EXERCISE PROMPT
This exercise calls for an exact transcription. Set down every record below.

━━━━━ DATASET ENTRIES

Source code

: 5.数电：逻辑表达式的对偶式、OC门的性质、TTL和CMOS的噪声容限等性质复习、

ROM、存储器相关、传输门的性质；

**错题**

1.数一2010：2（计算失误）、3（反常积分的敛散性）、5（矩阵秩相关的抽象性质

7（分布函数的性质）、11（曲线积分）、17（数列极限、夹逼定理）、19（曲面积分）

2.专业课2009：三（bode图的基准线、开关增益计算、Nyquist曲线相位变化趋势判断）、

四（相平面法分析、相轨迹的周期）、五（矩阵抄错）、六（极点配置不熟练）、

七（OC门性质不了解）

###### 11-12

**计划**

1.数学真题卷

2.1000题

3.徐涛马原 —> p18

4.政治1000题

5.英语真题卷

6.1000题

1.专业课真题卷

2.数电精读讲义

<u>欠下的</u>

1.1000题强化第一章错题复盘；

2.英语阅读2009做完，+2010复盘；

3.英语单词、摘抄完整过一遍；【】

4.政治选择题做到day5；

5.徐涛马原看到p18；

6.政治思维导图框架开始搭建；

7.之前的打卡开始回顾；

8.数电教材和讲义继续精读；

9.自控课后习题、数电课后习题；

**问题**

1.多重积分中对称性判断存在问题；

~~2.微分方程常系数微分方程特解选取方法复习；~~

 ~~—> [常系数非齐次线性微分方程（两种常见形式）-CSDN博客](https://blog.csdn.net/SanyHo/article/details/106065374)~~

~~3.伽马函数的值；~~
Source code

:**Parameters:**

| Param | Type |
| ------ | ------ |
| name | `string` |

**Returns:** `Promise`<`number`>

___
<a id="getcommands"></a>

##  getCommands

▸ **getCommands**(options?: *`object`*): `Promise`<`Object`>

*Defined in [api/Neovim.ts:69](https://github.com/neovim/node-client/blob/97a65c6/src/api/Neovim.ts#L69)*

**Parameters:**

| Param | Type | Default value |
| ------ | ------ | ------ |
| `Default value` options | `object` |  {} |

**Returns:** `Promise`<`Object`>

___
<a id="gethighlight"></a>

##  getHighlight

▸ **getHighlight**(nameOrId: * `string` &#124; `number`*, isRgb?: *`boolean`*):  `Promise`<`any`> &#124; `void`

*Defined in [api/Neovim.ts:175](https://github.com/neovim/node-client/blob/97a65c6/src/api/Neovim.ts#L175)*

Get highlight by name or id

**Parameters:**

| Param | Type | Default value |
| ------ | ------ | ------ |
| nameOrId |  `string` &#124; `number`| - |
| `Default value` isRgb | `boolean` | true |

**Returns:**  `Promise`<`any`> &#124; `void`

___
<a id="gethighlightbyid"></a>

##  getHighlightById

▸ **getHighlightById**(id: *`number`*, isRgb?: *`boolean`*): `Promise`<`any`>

━━━━━━━━━━

TASK RESULT
Source code

: 5.数电：逻辑表达式的对偶式、OC门的性质、TTL和CMOS的噪声容限等性质复习、

ROM、存储器相关、传输门的性质；

**错题**

1.数一2010：2（计算失误）、3（反常积分的敛散性）、5（矩阵秩相关的抽象性质

7（分布函数的性质）、11（曲线积分）、17（数列极限、夹逼定理）、19（曲面积分）

2.专业课2009：三（bode图的基准线、开关增益计算、Nyquist曲线相位变化趋势判断）、

四（相平面法分析、相轨迹的周期）、五（矩阵抄错）、六（极点配置不熟练）、

七（OC门性质不了解）

###### 11-12

**计划**

1.数学真题卷

2.1000题

3.徐涛马原 —> p18

4.政治1000题

5.英语真题卷

6.1000题

1.专业课真题卷

2.数电精读讲义

<u>欠下的</u>

1.1000题强化第一章错题复盘；

2.英语阅读2009做完，+2010复盘；

3.英语单词、摘抄完整过一遍；【】

4.政治选择题做到day5；

5.徐涛马原看到p18；

6.政治思维导图框架开始搭建；

7.之前的打卡开始回顾；

8.数电教材和讲义继续精读；

9.自控课后习题、数电课后习题；

**问题**

1.多重积分中对称性判断存在问题；

~~2.微分方程常系数微分方程特解选取方法复习；~~

 ~~—> [常系数非齐次线性微分方程（两种常见形式）-CSDN博客](https://blog.csdn.net/SanyHo/article/details/106065374)~~

~~3.伽马函数的值；~~
Source code

:**Parameters:**

| Param | Type |
| ------ | ------ |
| name | `string` |

**Returns:** `Promise`<`number`>

___
<a id="getcommands"></a>

##  getCommands

▸ **getCommands**(options?: *`object`*): `Promise`<`Object`>

*Defined in [api/Neovim.ts:69](https://github.com/neovim/node-client/blob/97a65c6/src/api/Neovim.ts#L69)*

**Parameters:**

| Param | Type | Default value |
| ------ | ------ | ------ |
| `Default value` options | `object` |  {} |

**Returns:** `Promise`<`Object`>

___
<a id="gethighlight"></a>

##  getHighlight

▸ **getHighlight**(nameOrId: * `string` &#124; `number`*, isRgb?: *`boolean`*):  `Promise`<`any`> &#124; `void`

*Defined in [api/Neovim.ts:175](https://github.com/neovim/node-client/blob/97a65c6/src/api/Neovim.ts#L175)*

Get highlight by name or id

**Parameters:**

| Param | Type | Default value |
| ------ | ------ | ------ |
| nameOrId |  `string` &#124; `number`| - |
| `Default value` isRgb | `boolean` | true |

**Returns:**  `Promise`<`any`> &#124; `void`

___
<a id="gethighlightbyid"></a>

##  getHighlightById

▸ **getHighlightById**(id: *`number`*, isRgb?: *`boolean`*): `Promise`<`any`>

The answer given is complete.